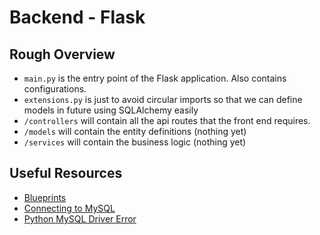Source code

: # Backend - Flask

## Rough Overview
* `main.py` is the entry point of the Flask application. Also contains configurations.
* `extensions.py` is just to avoid circular imports so that we can define models in future using SQLAlchemy easily
* `/controllers` will contain all the api routes that the front end requires.
* `/models` will contain the entity definitions (nothing yet)
* `/services` will contain the business logic (nothing yet)


## Useful Resources
* [Blueprints](https://www.youtube.com/watch?v=WteIH6J9v64)
* [Connecting to MySQL](https://www.youtube.com/watch?v=Tu4vRU4lt6k)
* [Python MySQL Driver Error](https://stackoverflow.com/questions/22252397/importerror-no-module-named-mysqldb)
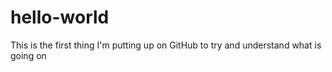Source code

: # hello-world
This is the first thing I'm putting up on GitHub to try and understand what is going on
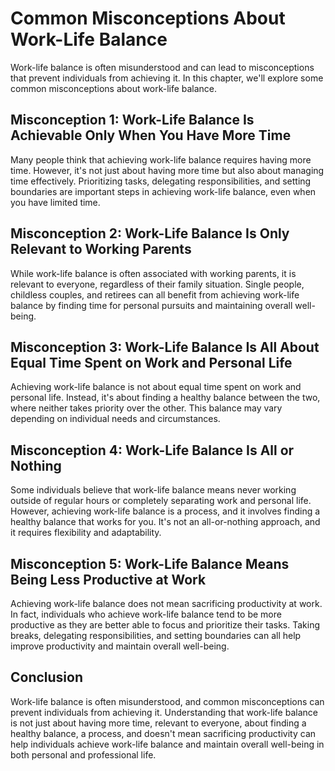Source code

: Common Misconceptions About Work-Life Balance
====================================================================================

Work-life balance is often misunderstood and can lead to misconceptions that prevent individuals from achieving it. In this chapter, we'll explore some common misconceptions about work-life balance.

Misconception 1: Work-Life Balance Is Achievable Only When You Have More Time
-----------------------------------------------------------------------------

Many people think that achieving work-life balance requires having more time. However, it's not just about having more time but also about managing time effectively. Prioritizing tasks, delegating responsibilities, and setting boundaries are important steps in achieving work-life balance, even when you have limited time.

Misconception 2: Work-Life Balance Is Only Relevant to Working Parents
----------------------------------------------------------------------

While work-life balance is often associated with working parents, it is relevant to everyone, regardless of their family situation. Single people, childless couples, and retirees can all benefit from achieving work-life balance by finding time for personal pursuits and maintaining overall well-being.

Misconception 3: Work-Life Balance Is All About Equal Time Spent on Work and Personal Life
------------------------------------------------------------------------------------------

Achieving work-life balance is not about equal time spent on work and personal life. Instead, it's about finding a healthy balance between the two, where neither takes priority over the other. This balance may vary depending on individual needs and circumstances.

Misconception 4: Work-Life Balance Is All or Nothing
----------------------------------------------------

Some individuals believe that work-life balance means never working outside of regular hours or completely separating work and personal life. However, achieving work-life balance is a process, and it involves finding a healthy balance that works for you. It's not an all-or-nothing approach, and it requires flexibility and adaptability.

Misconception 5: Work-Life Balance Means Being Less Productive at Work
----------------------------------------------------------------------

Achieving work-life balance does not mean sacrificing productivity at work. In fact, individuals who achieve work-life balance tend to be more productive as they are better able to focus and prioritize their tasks. Taking breaks, delegating responsibilities, and setting boundaries can all help improve productivity and maintain overall well-being.

Conclusion
----------

Work-life balance is often misunderstood, and common misconceptions can prevent individuals from achieving it. Understanding that work-life balance is not just about having more time, relevant to everyone, about finding a healthy balance, a process, and doesn't mean sacrificing productivity can help individuals achieve work-life balance and maintain overall well-being in both personal and professional life.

#####

PROBLEM REQUIREMENTS: In the records above, locate the lines holding the word "misunderstood". Copy each of them.

WRITTEN RESPONSE:
Work-life balance is often misunderstood and can lead to misconceptions that prevent individuals from achieving it. In this chapter, we'll explore some common misconceptions about work-life balance.
Work-life balance is often misunderstood, and common misconceptions can prevent individuals from achieving it. Understanding that work-life balance is not just about having more time, relevant to everyone, about finding a healthy balance, a process, and doesn't mean sacrificing productivity can help individuals achieve work-life balance and maintain overall well-being in both personal and professional life.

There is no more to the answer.